The AHP Team Lead’s task is to consider whether Esther could have gone home. Statistics on the number of people dying at home vary by medical condition and currently the majority of deaths from acute stroke occur in hospital. It is useful to check what happens in your own health board area.
The AHP Lead understands that many people will express a preference to die at home, however after an acute event such as a stroke when family are faced with the reality, many may change their minds and want more extensive support.
In Esther’s case, not achieving a discharge home should not be viewed as a team failure. Esther’s deterioration was unpredictable and therefore the opportunity to plan was limited. However stroke services should be aware of the agreed aim to increase the number of people who die in the location of their choice as specified in the national strategies, such as the 2008 report Living and Dying Well: Living and dying well (PDF, 489KB), and the 2015 Strategic Framework for Action, to improve palliative and end of life care. Liaison with primary care teams is essential to ensure the appropriate nursing and supportive care package is in place. Dying at home is considered an indicator of ‘quality of death’ by Healthcare Improvement Scotland.
Esther’s wishes for preferred place of death had been verbally expressed to her family but she did not have a formal anticipatory care plan. What is an anticipatory care plan?

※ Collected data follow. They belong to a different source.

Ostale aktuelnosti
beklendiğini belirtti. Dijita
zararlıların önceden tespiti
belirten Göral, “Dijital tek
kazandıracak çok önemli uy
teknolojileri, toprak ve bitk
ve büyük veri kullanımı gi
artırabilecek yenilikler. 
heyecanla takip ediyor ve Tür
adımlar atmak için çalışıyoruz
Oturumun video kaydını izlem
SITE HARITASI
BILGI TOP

Decide whether you could facilitate a discharge home, and consider whether they could have applied to Esther.
Advance care plan?
Esther was fit and well prior to her stroke and has not taken part in formal care planning. Admission details should include checking if an advance care plan is in place.
Prognosis agreed?
Prediction of care need is inherently difficult after stroke particularly when Esther has no history of other progressive deterioration and frailty. The team would need to have agreed that Esther was for supportive care only.
Family/carer commitment to discharge home?
A carer assessment would have been appropriate to ensure Esther’s family had all additional support needs addressed.
Specialist equipment available?
Local provision of equipment such as mattresses for pressure relief and continence aids can vary but should be checked to determine whether a fast track discharge can be achieved.
Fast track palliative discharge available?
Provision of a specialist fast track palliative care discharge service that can support same day discharge could be an appropriate service for Esther if locally available.
Provision of food and fluid?
The provision of oral fluid and nutrition is part of basic care. Due to Esther’s low conscious level a decision would have to be made on whether to continue subcutaneous fluids at home and who will manage this.
Administering medication?
Care may be provided by the primary care team with input from a specialist palliative care service. The provision of a “Just in Case” medication box may be appropriate (see Additional Information box for further information).
Suitable transport?
Consideration should be given on how appropriate it is to move Esther whilst severely unwell. The ambulance service and primary care team should be provided with appropriate documentation including DNACPR.